Wherever a line in the data holds the word "release", pull that line out.

(Saved entries)
=-=-=-=-=

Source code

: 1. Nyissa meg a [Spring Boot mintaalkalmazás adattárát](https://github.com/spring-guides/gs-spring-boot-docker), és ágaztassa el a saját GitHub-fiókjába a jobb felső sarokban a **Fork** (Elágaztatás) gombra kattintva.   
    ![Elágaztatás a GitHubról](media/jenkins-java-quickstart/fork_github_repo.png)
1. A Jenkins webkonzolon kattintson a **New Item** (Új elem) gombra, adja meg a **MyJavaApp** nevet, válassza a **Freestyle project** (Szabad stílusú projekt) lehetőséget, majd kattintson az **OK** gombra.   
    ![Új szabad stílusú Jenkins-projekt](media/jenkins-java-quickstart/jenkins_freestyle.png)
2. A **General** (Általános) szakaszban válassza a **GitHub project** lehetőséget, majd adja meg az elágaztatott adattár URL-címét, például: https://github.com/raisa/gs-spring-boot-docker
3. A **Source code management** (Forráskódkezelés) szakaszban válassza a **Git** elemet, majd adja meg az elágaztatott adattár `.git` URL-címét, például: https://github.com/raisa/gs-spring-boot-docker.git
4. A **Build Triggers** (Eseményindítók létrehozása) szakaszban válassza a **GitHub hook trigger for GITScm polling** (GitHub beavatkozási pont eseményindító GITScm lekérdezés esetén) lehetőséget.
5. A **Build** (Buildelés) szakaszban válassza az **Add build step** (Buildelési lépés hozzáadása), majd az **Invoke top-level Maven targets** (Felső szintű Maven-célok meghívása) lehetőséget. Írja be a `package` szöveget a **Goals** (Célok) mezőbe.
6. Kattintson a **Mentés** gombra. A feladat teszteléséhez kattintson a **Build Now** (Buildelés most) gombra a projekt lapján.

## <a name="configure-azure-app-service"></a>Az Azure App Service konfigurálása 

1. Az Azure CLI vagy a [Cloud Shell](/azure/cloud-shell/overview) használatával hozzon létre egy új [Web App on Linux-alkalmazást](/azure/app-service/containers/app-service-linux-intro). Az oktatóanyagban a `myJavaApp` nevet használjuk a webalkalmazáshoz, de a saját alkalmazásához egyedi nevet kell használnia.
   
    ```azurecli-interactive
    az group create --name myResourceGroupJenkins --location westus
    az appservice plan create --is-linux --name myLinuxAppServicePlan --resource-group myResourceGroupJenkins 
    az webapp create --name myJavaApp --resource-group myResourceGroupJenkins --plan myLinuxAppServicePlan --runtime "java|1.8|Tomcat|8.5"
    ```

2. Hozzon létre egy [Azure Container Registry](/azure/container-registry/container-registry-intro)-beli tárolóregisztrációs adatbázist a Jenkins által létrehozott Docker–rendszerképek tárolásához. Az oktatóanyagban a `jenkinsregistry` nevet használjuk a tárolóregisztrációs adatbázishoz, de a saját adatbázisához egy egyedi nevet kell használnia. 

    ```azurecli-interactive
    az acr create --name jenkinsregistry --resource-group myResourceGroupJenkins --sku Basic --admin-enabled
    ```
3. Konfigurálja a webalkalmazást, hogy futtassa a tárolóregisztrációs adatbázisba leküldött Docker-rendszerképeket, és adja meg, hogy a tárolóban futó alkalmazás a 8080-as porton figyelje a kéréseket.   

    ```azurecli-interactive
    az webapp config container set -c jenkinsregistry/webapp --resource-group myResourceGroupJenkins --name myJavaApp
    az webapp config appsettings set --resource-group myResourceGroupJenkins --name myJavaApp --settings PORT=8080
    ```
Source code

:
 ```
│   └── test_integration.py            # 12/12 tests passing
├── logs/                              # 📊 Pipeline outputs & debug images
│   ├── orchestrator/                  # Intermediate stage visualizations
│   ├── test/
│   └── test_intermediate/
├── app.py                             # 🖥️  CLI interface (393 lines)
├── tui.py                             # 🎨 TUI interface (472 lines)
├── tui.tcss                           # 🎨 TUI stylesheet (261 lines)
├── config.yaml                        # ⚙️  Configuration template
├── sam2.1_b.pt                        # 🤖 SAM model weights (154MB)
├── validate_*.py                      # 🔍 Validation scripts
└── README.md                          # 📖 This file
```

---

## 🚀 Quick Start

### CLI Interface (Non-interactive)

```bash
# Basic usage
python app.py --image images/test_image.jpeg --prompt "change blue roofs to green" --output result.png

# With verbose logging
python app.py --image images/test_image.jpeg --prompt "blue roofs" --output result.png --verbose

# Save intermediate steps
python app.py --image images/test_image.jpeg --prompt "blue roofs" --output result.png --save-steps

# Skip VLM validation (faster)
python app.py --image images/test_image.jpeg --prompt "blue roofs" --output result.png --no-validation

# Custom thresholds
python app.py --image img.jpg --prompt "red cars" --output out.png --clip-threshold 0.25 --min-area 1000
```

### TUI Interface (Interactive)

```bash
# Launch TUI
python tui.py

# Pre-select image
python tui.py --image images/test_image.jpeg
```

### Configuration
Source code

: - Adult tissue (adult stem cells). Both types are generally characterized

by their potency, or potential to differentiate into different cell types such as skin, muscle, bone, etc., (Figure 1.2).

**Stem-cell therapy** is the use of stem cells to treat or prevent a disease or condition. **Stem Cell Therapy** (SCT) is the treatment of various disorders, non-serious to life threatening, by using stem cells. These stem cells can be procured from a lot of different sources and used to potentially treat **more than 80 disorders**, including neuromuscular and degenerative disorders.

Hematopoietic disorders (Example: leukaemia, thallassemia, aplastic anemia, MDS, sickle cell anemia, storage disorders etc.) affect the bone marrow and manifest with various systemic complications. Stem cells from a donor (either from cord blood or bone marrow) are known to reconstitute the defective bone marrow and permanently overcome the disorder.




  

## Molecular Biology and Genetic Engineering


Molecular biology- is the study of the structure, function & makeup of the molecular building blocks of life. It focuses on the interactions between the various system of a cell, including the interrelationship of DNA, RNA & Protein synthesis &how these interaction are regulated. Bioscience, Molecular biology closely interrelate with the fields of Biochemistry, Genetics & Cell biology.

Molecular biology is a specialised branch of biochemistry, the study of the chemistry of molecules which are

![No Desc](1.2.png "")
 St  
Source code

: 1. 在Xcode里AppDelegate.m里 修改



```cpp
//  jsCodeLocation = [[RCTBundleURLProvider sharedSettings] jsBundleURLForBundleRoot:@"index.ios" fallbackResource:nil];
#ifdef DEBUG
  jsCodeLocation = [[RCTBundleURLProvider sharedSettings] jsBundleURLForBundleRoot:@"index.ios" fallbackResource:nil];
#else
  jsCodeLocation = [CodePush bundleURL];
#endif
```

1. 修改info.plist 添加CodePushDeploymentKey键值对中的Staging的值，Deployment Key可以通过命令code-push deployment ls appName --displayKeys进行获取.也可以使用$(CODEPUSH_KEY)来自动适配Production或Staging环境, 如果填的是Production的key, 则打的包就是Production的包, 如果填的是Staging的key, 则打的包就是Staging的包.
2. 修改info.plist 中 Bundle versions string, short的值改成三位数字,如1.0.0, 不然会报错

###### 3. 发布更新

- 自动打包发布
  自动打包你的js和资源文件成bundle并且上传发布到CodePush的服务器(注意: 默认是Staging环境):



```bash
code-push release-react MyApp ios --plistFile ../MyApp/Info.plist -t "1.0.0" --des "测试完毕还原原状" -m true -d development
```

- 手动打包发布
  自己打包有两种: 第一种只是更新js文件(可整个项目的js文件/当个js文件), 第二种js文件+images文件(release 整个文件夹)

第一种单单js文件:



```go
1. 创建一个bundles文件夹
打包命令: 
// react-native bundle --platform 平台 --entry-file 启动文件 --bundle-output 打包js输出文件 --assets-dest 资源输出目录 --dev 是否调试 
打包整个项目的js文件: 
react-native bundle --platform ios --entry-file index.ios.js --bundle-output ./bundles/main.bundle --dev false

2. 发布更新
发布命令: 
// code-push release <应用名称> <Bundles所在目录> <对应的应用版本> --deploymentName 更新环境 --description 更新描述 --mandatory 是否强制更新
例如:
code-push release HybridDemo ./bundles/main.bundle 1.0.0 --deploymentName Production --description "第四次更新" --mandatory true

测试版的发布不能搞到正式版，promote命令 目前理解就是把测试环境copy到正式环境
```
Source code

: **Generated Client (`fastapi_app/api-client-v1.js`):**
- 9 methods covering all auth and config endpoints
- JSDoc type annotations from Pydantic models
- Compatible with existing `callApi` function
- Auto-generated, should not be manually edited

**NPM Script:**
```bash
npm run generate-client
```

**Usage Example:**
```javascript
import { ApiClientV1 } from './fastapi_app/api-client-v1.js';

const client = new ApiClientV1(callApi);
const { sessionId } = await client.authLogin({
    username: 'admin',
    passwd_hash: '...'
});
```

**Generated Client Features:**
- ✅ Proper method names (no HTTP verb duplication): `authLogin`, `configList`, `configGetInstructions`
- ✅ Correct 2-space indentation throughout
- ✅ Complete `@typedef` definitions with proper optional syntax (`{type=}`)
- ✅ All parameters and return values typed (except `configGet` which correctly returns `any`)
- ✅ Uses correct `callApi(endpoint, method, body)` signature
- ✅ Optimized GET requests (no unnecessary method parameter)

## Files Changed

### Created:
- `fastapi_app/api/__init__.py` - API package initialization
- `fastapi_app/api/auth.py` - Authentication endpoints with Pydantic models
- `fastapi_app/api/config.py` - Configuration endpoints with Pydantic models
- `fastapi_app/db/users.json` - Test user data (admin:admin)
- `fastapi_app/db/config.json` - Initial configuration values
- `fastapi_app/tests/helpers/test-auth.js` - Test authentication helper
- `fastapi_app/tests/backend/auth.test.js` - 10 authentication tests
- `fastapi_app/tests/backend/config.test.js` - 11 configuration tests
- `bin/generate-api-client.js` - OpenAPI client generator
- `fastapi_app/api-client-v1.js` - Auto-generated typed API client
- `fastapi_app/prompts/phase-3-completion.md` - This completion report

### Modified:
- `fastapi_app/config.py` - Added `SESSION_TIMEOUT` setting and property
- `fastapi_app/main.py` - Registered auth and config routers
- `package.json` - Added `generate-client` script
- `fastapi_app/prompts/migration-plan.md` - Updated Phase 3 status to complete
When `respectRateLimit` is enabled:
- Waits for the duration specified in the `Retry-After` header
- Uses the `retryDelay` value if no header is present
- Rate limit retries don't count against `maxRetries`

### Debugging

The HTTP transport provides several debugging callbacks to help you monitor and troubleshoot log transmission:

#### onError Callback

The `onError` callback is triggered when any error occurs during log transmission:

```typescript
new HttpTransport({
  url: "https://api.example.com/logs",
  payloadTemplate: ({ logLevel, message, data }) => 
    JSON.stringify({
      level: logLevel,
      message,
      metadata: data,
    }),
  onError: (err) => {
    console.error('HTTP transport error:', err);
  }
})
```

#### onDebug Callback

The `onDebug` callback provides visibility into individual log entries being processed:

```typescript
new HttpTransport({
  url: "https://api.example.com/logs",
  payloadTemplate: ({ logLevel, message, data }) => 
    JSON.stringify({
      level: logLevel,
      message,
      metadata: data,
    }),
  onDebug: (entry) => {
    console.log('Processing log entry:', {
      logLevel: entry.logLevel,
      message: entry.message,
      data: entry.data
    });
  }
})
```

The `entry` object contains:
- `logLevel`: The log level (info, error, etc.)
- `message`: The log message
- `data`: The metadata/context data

=-=-=-=-=

* _Written answer_:
code-push release-react MyApp ios --plistFile ../MyApp/Info.plist -t "1.0.0" --des "测试完毕还原原状" -m true -d development
  自己打包有两种: 第一种只是更新js文件(可整个项目的js文件/当个js文件), 第二种js文件+images文件(release 整个文件夹)
// code-push release <应用名称> <Bundles所在目录> <对应的应用版本> --deploymentName 更新环境 --description 更新描述 --mandatory 是否强制更新
code-push release HybridDemo ./bundles/main.bundle 1.0.0 --deploymentName Production --description "第四次更新" --mandatory true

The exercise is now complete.